Una biografía de la mente

Emmanuel Carrère en su libro: “Yo estoy vivo y vosotros estáis muertos”, traza lo que me gusta llamar una psicobiografía del autor norteaméricano de ciencia ficción, Philip K Dick (en adelante, PKD). Es una obra más cerca de la literatura (que se atreve a los hechos) que de periodismo (que se atiene a los hechos). Al menos, de lo que entiendo por periodismo serio.

PKD nació cuando los nazis tomaban el poder en aquella Alemania de la tambaleante república de Weimar y vivió lo suficiente para ver a Reagan convertirse en el cuarentavo presidente de Estados Unidos. El mundo durante esas décadas pasó de la tragedia del totalitarismo nazi y la guerra total a los años dorados del capitalismo de posguerra, la guerra fría, el surgimiento de la contracultura, las drogas recreativas, Vietnam y ese especie de termidor del zeitgeist optimista y militante que fueron los 60 y 70 con el ascenso del neoliberalismo con Reagan y Thatcher sus exponentes más populares.

PKD fue un niño especial, un ñoño fuerte que leía vorazmente al punto de estudiar los manuales de psicología para poder pasar los test psicológicos o fingir cualquier trastorno. Algunas de estas características que lo hacían especial también le impidieron desde temprano integrarse en la vida social. Comenzó a escribir desde joven pero el reconocimiento tardó décadas en llegarle, posiblemente, porque la ciencia ficción no era reconocida como un género serio.

Durante un par de años, bajo la presión de su segunda esposa, intentó ser un escritor mainstream pero no tuvo éxito. El stress, un matrimonio infeliz y el abuso de sustancias para poder mantener su ritmo de trabajo lo llevaron al primer enfrentamiento con su Genio Maligno. Alucinó con un rostro malvado que lo vigilaba desde el cielo. Este hecho quizás fue uno de los cruciales para empujar a PKD al catolicismo al que se mantuvo “fiel” el resto de su vida. Es dudoso hablar de la fidelidad de PKD al catolicismo porque con los años fue desarrollando su propia teología que no era muy ortodoxa.

Carrère hace el maravilloso trabajo de mostrarnos al autor desde adentro. No como una crónica de los hechos concretos de la vida del americano. Al contrario, escasean las referencias temporales y espaciales a excepción de las indispensables para darle contexto al mundo interior del escritor. Es una reconstrucción fascinante en la que uno se olvida que no esta reproduciendo el dialogo interno del escritor sino una recreación, un ejercicio de imaginación de otro escritor, con sus propios sesgos.

◆ Entradas de datos recopiladas:

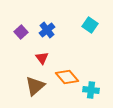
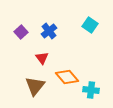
blue cross: moved 2 px right, 1 px down
brown triangle: rotated 10 degrees counterclockwise
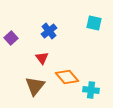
cyan square: moved 4 px right, 2 px up; rotated 21 degrees counterclockwise
purple square: moved 10 px left, 6 px down
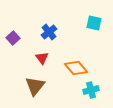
blue cross: moved 1 px down
purple square: moved 2 px right
orange diamond: moved 9 px right, 9 px up
cyan cross: rotated 21 degrees counterclockwise
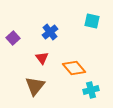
cyan square: moved 2 px left, 2 px up
blue cross: moved 1 px right
orange diamond: moved 2 px left
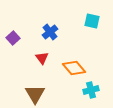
brown triangle: moved 8 px down; rotated 10 degrees counterclockwise
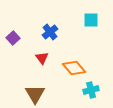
cyan square: moved 1 px left, 1 px up; rotated 14 degrees counterclockwise
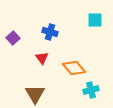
cyan square: moved 4 px right
blue cross: rotated 35 degrees counterclockwise
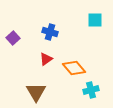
red triangle: moved 4 px right, 1 px down; rotated 32 degrees clockwise
brown triangle: moved 1 px right, 2 px up
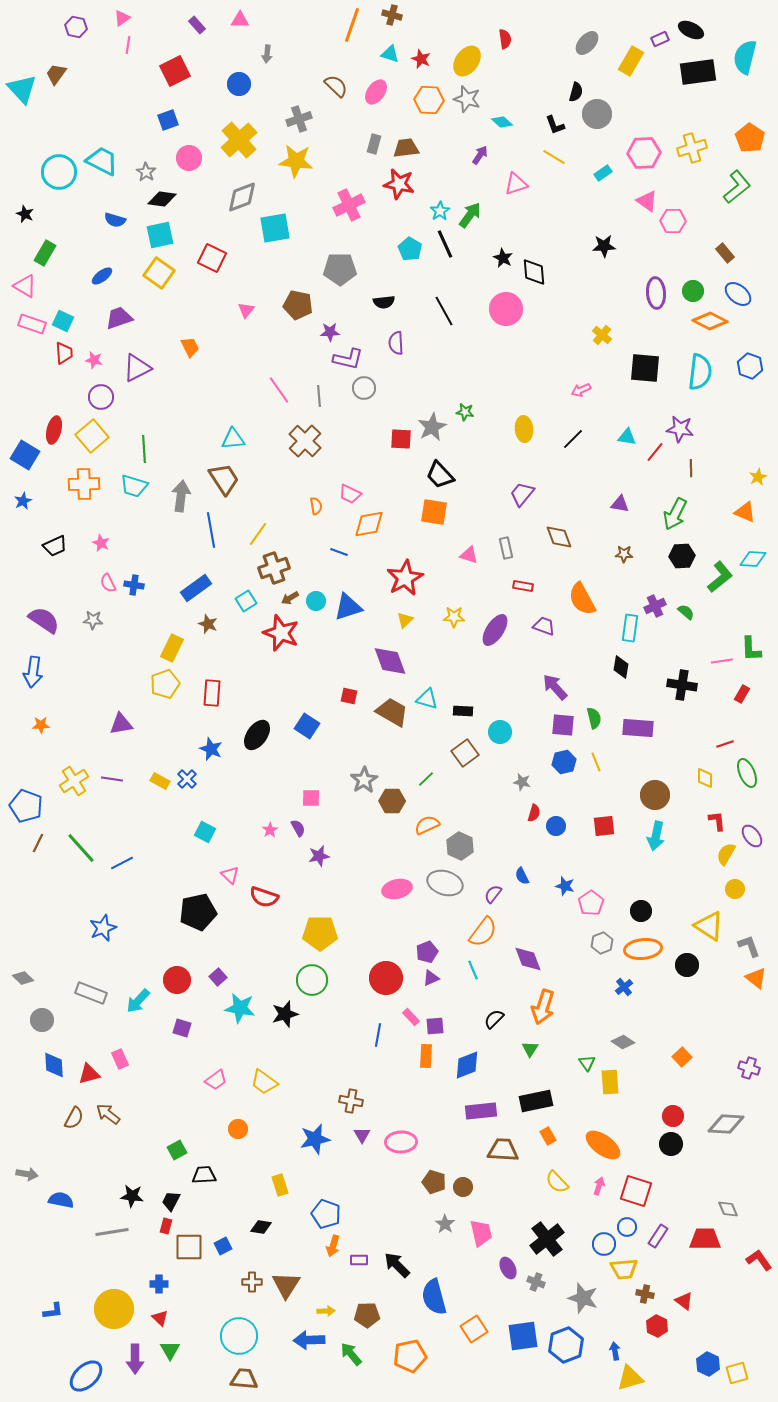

◆ DETALLES DE LA TAREA: Vuelve a escribir la parte de la reseña sobre Philip K. Dick que se abre con las palabras "Carrère hace el" y se cierra con "sus propios sesgos.", sustituyendo "fascinante" por "admirable". Los registros son un material aparte, independiente del texto.

◆ SOLUCIÓN:
Carrère hace el maravilloso trabajo de mostrarnos al autor desde adentro. No como una crónica de los hechos concretos de la vida del americano. Al contrario, escasean las referencias temporales y espaciales a excepción de las indispensables para darle contexto al mundo interior del escritor. Es una reconstrucción admirable en la que uno se olvida que no esta reproduciendo el dialogo interno del escritor sino una recreación, un ejercicio de imaginación de otro escritor, con sus propios sesgos.